[AIM OF THE EXERCISE] Could you quote every one of the records below word for word, leaving out the pictures?
== Segment start ==
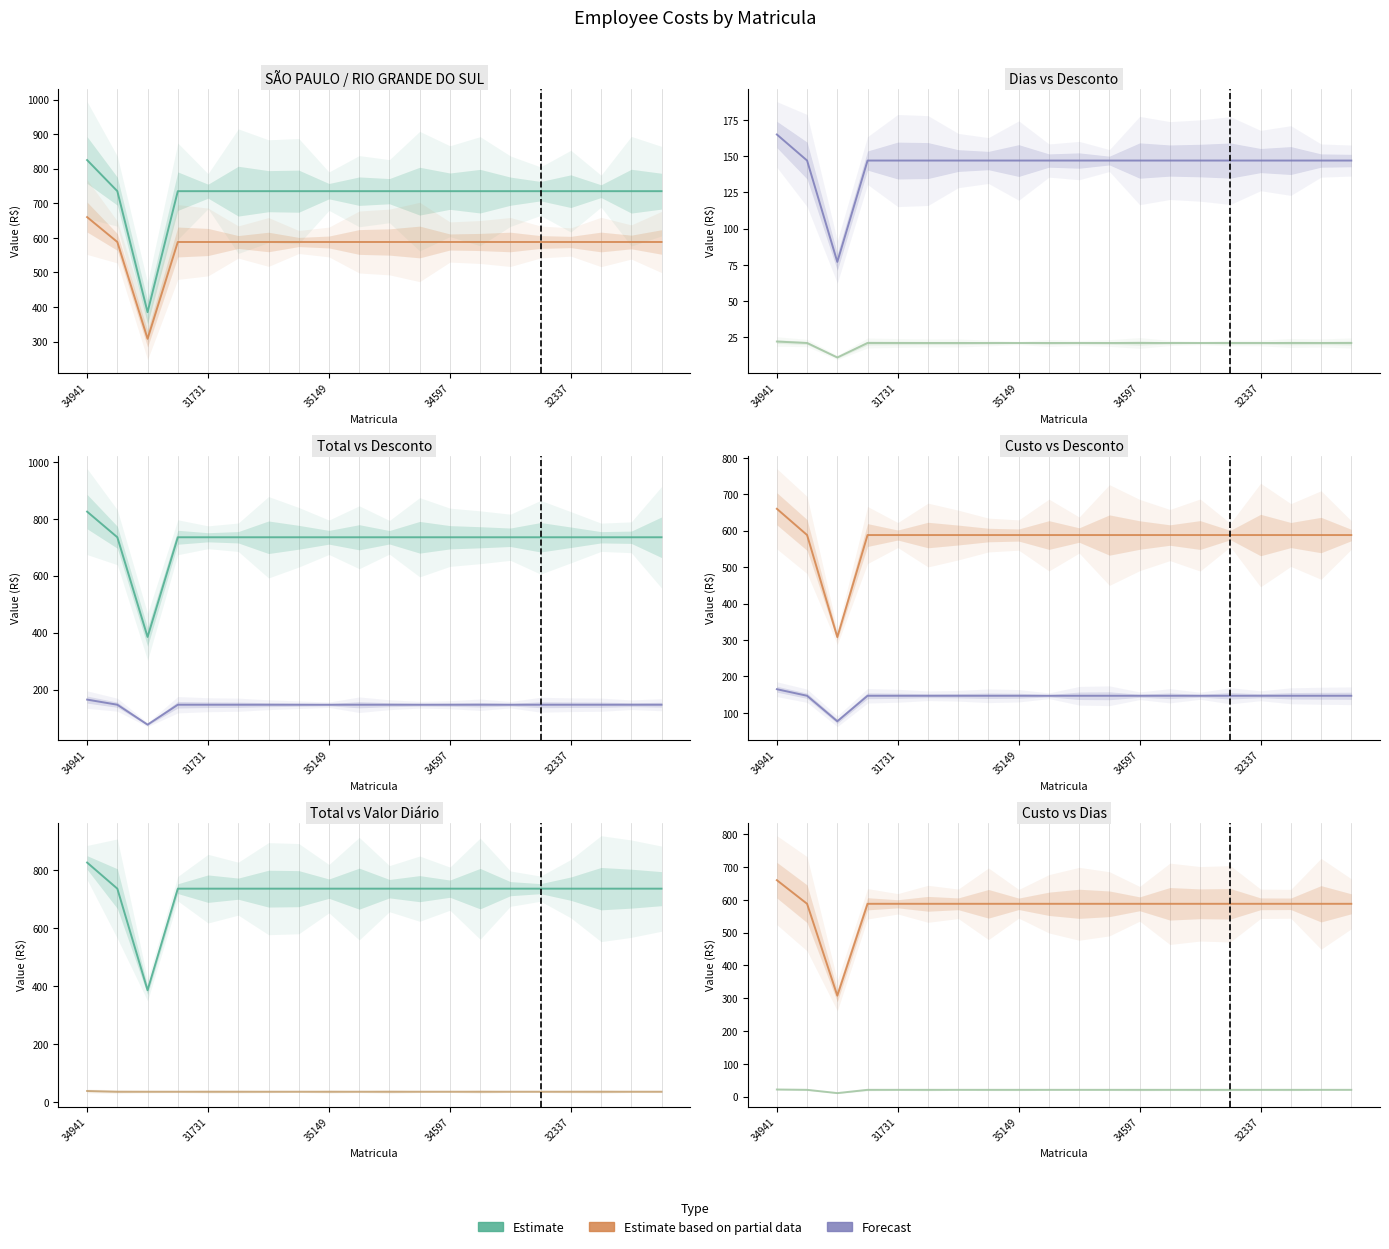

Reading left to right, what are all the values shown in this chart?

Total: 825.0	735.0	385.0	735.0	735.0	735.0	735.0	735.0	735.0	735.0	735.0	735.0	735.0	735.0	735.0	735.0	735.0	735.0	735.0	735.0
Custo empresa: 660.0	588.0	308.0	588.0	588.0	588.0	588.0	588.0	588.0	588.0	588.0	588.0	588.0	588.0	588.0	588.0	588.0	588.0	588.0	588.0
Desconto profissional: 165.0	147.0	77.0	147.0	147.0	147.0	147.0	147.0	147.0	147.0	147.0	147.0	147.0	147.0	147.0	147.0	147.0	147.0	147.0	147.0
Dias: 22.0	21.0	11.0	21.0	21.0	21.0	21.0	21.0	21.0	21.0	21.0	21.0	21.0	21.0	21.0	21.0	21.0	21.0	21.0	21.0
Valor Diario VR: 37.5	35.0	35.0	35.0	35.0	35.0	35.0	35.0	35.0	35.0	35.0	35.0	35.0	35.0	35.0	35.0	35.0	35.0	35.0	35.0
== Segment end ==
[SOLUTION]
Reading left to right, what are all the values shown in this chart?

Total: 825.0	735.0	385.0	735.0	735.0	735.0	735.0	735.0	735.0	735.0	735.0	735.0	735.0	735.0	735.0	735.0	735.0	735.0	735.0	735.0
Custo empresa: 660.0	588.0	308.0	588.0	588.0	588.0	588.0	588.0	588.0	588.0	588.0	588.0	588.0	588.0	588.0	588.0	588.0	588.0	588.0	588.0
Desconto profissional: 165.0	147.0	77.0	147.0	147.0	147.0	147.0	147.0	147.0	147.0	147.0	147.0	147.0	147.0	147.0	147.0	147.0	147.0	147.0	147.0
Dias: 22.0	21.0	11.0	21.0	21.0	21.0	21.0	21.0	21.0	21.0	21.0	21.0	21.0	21.0	21.0	21.0	21.0	21.0	21.0	21.0
Valor Diario VR: 37.5	35.0	35.0	35.0	35.0	35.0	35.0	35.0	35.0	35.0	35.0	35.0	35.0	35.0	35.0	35.0	35.0	35.0	35.0	35.0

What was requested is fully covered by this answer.